[BEGIN Source extract]
Friday roundup: Another Islanders arena delay, Wisconsin to wrap up Brewers stadium spending but not really, Italy wins (?) 2026 Olympics

My endorsement of Hmm Daily last month was so successful that this week the site announced it’s shutting down. I am now officially afraid to tell you people to give money to any other particular site, lest I bestow the kiss of death on them as well, but you should give money to someone you like, because journalism is in bad shape, with dire effects on, among other things, the public’s ability to hold elected officials accountable.

Speaking of which, here’s this week’s news about elected officials doing unaccountable things, and the rich dudes who want to keep it that way:

UPDATE: Just realized I forgot to link to my Deadspin article yesterday on Stuart Sternberg’s Tampontreal Ex-Rays threat, Richard Nixon, Kinder eggs, and bird evolution. And now I have done so, so go read it!


12 comments on “Friday roundup: Another Islanders arena delay, Wisconsin to wrap up Brewers stadium spending but not really, Italy wins (?) 2026 Olympics

  1. Wonder when kraft will threat to take the team to Hartford ? Could takeover UConn football stadium

    • Let him go. The Revs not drawing peanuts in East Hartford is no more foolish than not drawing in Foxboro.

  2. RE: The WI repeal of the 1/2% sales tax

    As a native-born lifelong WI resident who is not a sports fan, I have to say that my objection to the building of Miller Park was never significantly based on the measly .5% sales tax, other than that sales taxes are inherently non-progressive.

    The problem I always had was that I didn’t/don’t believe the old County Stadium needed to be replaced to begin-with! Renovated/upgraded perhaps, but IF some owners/fans wanted a new stadium (and it was always 98% about building luxury suites for the additional ‘revenue stream’) they should’ve paid for it privately. As the subsequent article linked below (ie; the Rays ‘explainer’ by Ian Malinowski) so succinctly puts it: “That’s the rub with asking for public funds, which this sports franchise is likely to do. Funding choices are a matter of opportunity costs, and for at least some of their funding pools, the local government has choices of how best to dispose of them, in order to improve the lives of their constituents.”
[END Source extract]
> Stated goal A: Please extract, exactly as they appear, the lines of the records from the line containing "gray circle at" through the line containing "brown pentagon at", including both. Leave out the picture lines.
The Friday roundup and the records that come after it have nothing to do with each other.
[BEGIN Material]
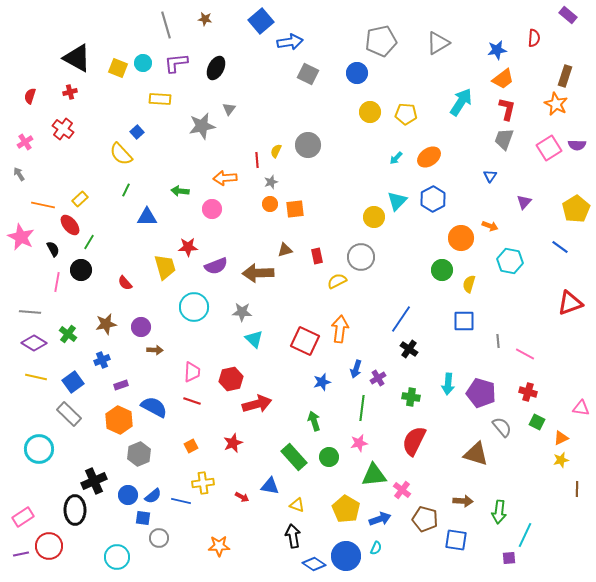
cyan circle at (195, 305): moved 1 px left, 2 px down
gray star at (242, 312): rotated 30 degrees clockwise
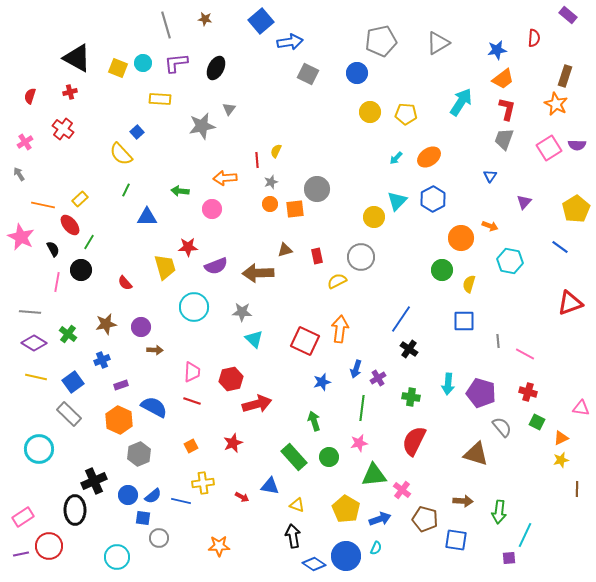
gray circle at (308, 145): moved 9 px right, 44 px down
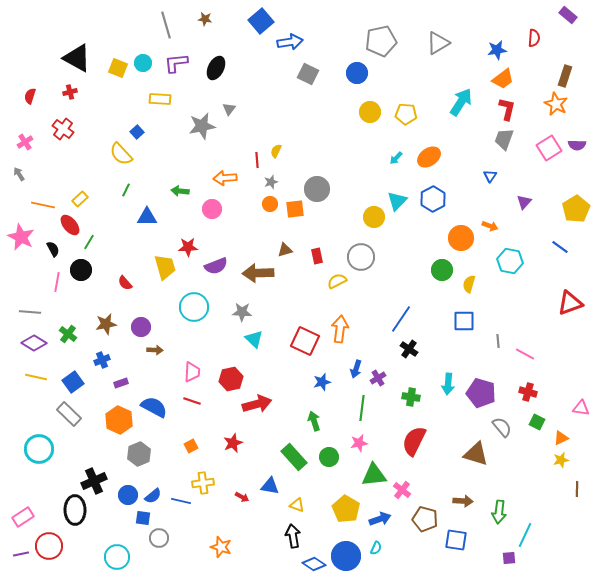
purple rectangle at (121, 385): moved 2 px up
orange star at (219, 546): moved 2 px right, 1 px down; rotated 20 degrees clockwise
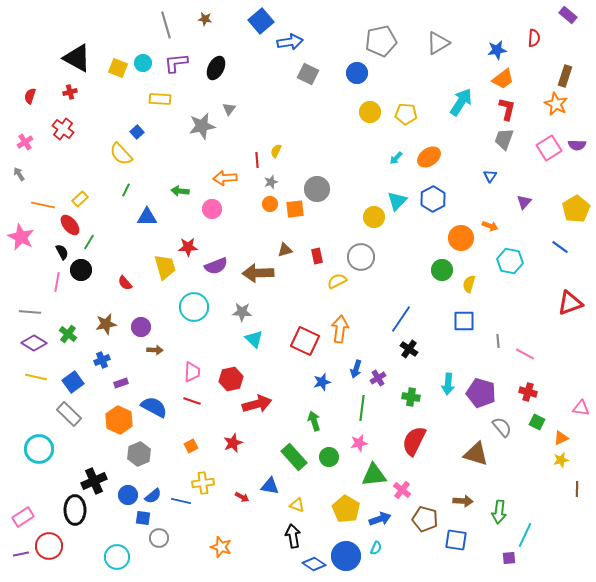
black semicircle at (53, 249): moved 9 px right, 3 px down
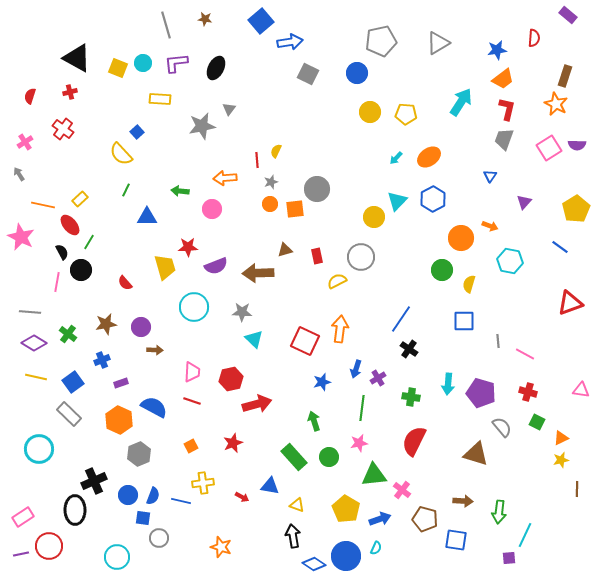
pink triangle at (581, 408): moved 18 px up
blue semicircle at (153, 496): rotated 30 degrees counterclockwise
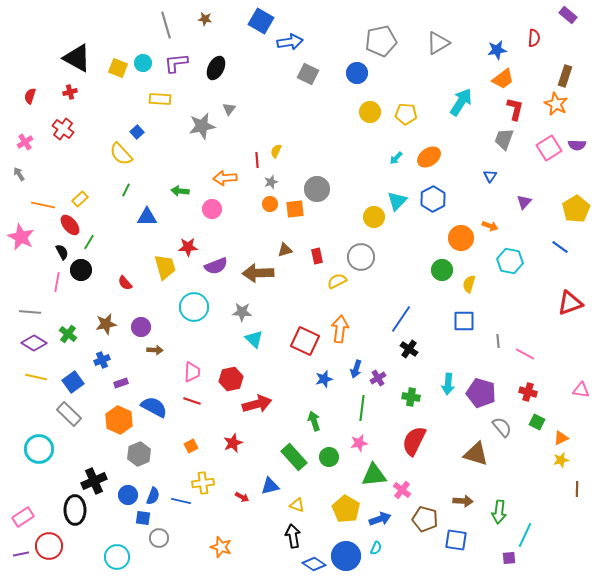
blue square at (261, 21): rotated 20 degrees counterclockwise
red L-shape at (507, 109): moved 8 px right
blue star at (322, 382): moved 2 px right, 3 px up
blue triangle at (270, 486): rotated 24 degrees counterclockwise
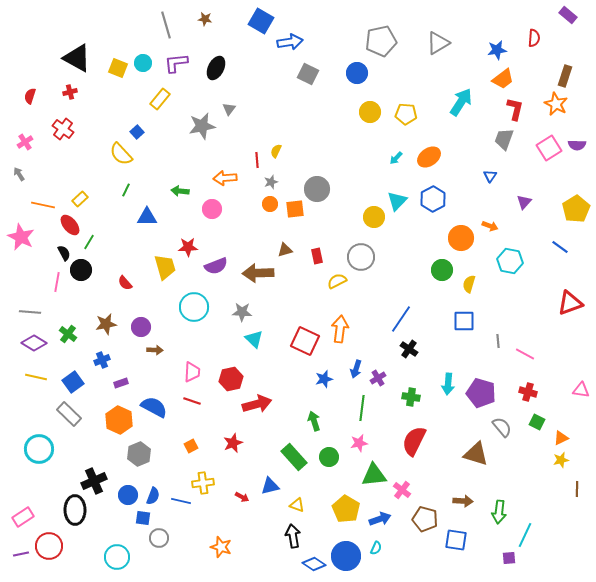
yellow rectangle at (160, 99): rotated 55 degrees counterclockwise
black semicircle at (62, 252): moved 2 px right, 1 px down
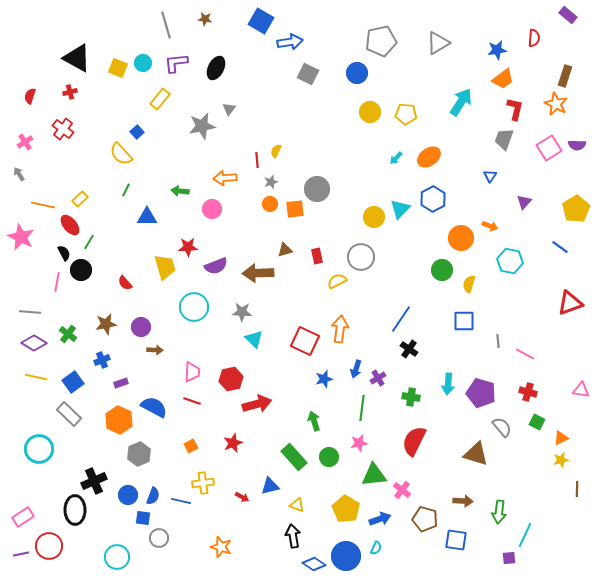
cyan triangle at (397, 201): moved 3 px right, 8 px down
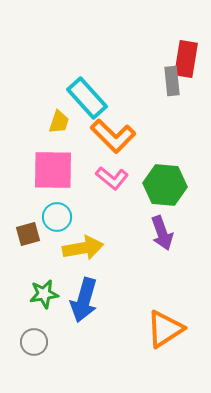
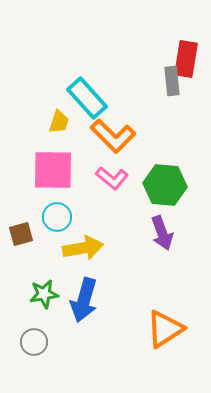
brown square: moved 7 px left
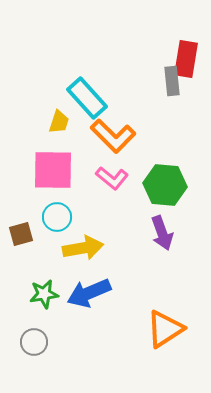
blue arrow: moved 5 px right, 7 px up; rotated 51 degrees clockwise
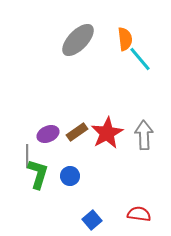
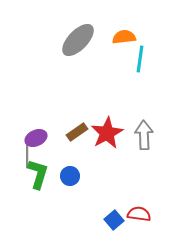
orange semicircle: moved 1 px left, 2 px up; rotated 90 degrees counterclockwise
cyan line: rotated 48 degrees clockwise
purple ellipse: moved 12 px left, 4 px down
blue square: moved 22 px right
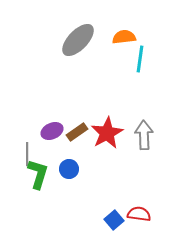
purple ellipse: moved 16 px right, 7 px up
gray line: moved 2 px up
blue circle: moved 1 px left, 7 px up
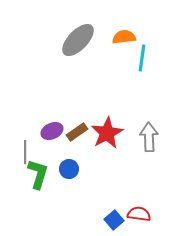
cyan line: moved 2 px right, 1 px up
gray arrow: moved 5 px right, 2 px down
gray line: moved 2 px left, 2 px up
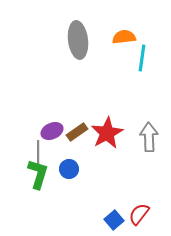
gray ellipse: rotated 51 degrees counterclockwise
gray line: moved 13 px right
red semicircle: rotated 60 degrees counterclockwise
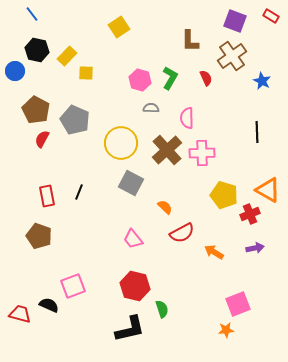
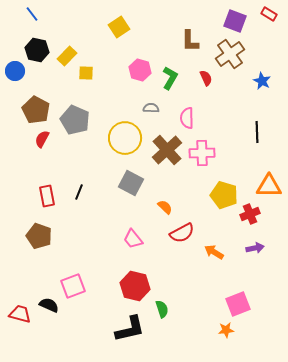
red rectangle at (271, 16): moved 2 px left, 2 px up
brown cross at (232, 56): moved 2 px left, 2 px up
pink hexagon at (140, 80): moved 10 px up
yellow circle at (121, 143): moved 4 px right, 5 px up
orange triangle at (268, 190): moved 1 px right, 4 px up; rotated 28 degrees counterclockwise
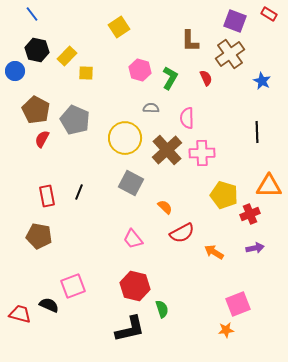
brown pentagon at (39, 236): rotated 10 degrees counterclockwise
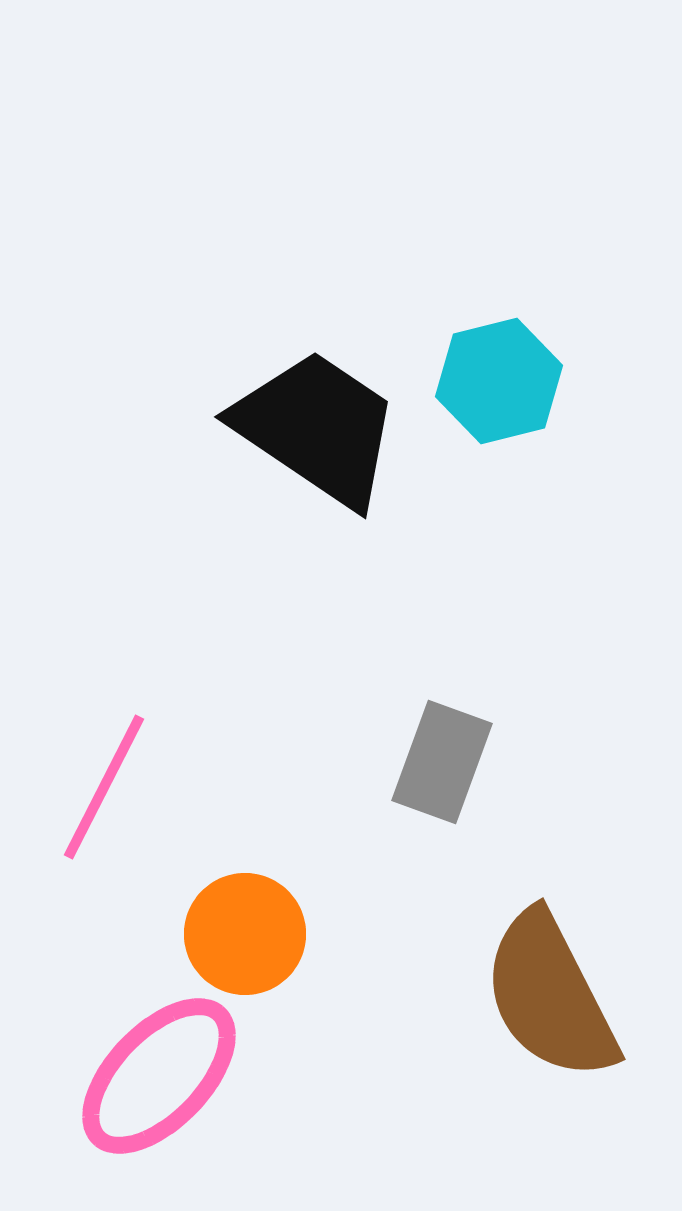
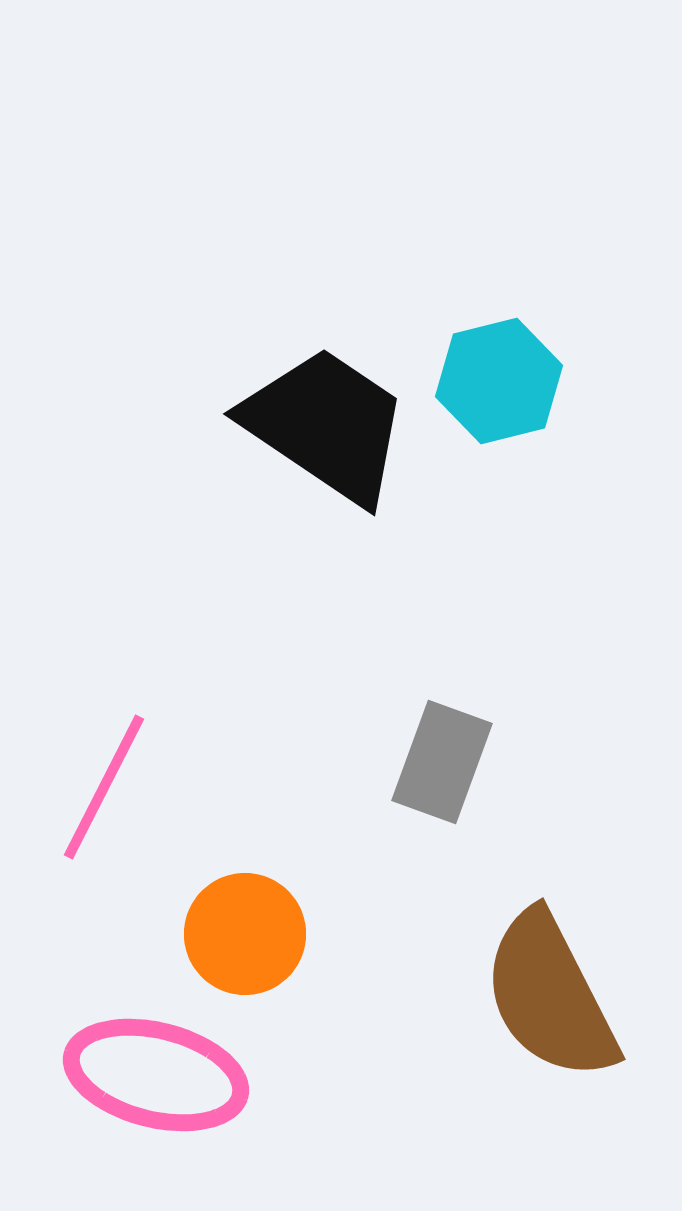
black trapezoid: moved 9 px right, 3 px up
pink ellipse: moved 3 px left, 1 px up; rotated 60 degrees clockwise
[END Material]
> Stated goal B: List every person the Friday roundup names by full first and last name.

> Result A:
gray circle at (308, 145): moved 9 px right, 44 px down
purple rectangle at (121, 385): moved 2 px up
orange star at (219, 546): moved 2 px right, 1 px down; rotated 20 degrees clockwise
black semicircle at (53, 249): moved 9 px right, 3 px down
pink triangle at (581, 408): moved 18 px up
blue semicircle at (153, 496): rotated 30 degrees counterclockwise
blue square at (261, 21): rotated 20 degrees counterclockwise
red L-shape at (507, 109): moved 8 px right
blue star at (322, 382): moved 2 px right, 3 px up
blue triangle at (270, 486): rotated 24 degrees counterclockwise
yellow rectangle at (160, 99): rotated 55 degrees counterclockwise
black semicircle at (62, 252): moved 2 px right, 1 px down
cyan triangle at (397, 201): moved 3 px right, 8 px down
brown square: moved 7 px left
blue arrow: moved 5 px right, 7 px up; rotated 51 degrees clockwise
orange semicircle: moved 1 px left, 2 px up; rotated 90 degrees counterclockwise
cyan line: rotated 48 degrees clockwise
purple ellipse: moved 12 px left, 4 px down
blue square: moved 22 px right
purple ellipse: moved 16 px right, 7 px up
gray line: moved 2 px up
blue circle: moved 1 px left, 7 px up
cyan line: moved 2 px right, 1 px up
gray arrow: moved 5 px right, 2 px down
gray line: moved 2 px left, 2 px up
gray ellipse: rotated 51 degrees counterclockwise
gray line: moved 13 px right
red semicircle: rotated 60 degrees counterclockwise
red rectangle at (271, 16): moved 2 px left, 2 px up
brown cross at (232, 56): moved 2 px left, 2 px up
pink hexagon at (140, 80): moved 10 px up
yellow circle at (121, 143): moved 4 px right, 5 px up
orange triangle at (268, 190): moved 1 px right, 4 px up; rotated 28 degrees counterclockwise
brown pentagon at (39, 236): rotated 10 degrees counterclockwise

> Result B:
Stuart Sternberg
Richard Nixon
Ian Malinowski